Hacker News new | ask | show | jobs
by schoen 3741 days ago
When I saw this, I was guessing at first that the author had confused physics calories with nutritional calories; they differ by a factor of 1,000 and cause many back-of-the envelope calculations like this to come out the wrong way. For example, there was someone who had calculated that the caloric content of a scotch and soda was negative and so consuming them should cause weight loss. But the hidden flaw was that the energy required to melt the ice and warm up the liquid was actually in physical calories (which are tiny), while the energy supplied by metabolizing the alcohol was in nutritional calories (which are huge).

http://www.futilitycloset.com/2008/11/16/the-mensa-diet/

In this case, the author doesn't give his measured power output but I took a look at

https://en.wikipedia.org/wiki/Bicycle_performance#Energy_inp...

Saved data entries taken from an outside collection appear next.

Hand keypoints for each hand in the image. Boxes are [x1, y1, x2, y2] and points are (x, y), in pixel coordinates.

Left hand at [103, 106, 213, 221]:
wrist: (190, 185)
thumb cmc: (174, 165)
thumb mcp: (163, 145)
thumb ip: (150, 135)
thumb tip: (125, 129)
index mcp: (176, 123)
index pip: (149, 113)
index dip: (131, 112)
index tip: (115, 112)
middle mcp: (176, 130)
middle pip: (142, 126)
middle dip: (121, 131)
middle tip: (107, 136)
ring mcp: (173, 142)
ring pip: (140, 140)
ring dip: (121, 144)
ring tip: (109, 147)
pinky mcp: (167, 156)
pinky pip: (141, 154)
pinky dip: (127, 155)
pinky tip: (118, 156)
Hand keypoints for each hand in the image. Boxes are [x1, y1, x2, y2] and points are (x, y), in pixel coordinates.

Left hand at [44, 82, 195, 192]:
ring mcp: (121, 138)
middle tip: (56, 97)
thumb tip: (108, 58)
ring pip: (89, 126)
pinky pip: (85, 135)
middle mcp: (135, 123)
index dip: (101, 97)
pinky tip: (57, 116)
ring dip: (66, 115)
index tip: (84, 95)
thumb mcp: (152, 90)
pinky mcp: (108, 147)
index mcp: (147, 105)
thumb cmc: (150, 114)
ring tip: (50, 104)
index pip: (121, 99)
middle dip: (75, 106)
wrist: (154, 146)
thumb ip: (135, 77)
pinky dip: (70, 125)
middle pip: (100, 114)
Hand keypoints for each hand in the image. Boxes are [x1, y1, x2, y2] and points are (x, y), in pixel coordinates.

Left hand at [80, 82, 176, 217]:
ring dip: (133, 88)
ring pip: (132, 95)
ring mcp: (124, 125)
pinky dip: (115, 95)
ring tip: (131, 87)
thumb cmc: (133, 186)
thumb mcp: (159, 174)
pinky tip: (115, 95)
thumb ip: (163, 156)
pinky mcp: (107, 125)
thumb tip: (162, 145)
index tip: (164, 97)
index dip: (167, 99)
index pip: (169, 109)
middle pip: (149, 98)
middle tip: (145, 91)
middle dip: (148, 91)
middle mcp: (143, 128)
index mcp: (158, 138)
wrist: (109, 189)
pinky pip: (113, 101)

and concluded that the cited number of (nutritional) calories is the right order of magnitude, so the author's estimate is physically plausible and didn't involve a mistake about the two meanings of "calorie". The factor that Wikipedia notes that I might have neglected is about muscular efficiency: you can only actually use a fraction of the food energy you metabolize in order to move yourself around.

On the other hand, you can get this much food energy by eating about 120 g olive oil or about 200 g peanut butter. The peanut butter (choosing a random bottle from the front page of Amazon.com) offers 1213 kcal/dollar, a big improvement over the author's 205 kcal/dollar average.

I would also point out that if you're substituting at the margin, you don't have to think about "how terrible would it be if I had to eat only peanut butter all the time to save money?"; you just have to think about "how terrible would it be if I had to eat a couple of spoonfuls of peanut butter per day to power my commute?", which doesn't sound that terrible to me.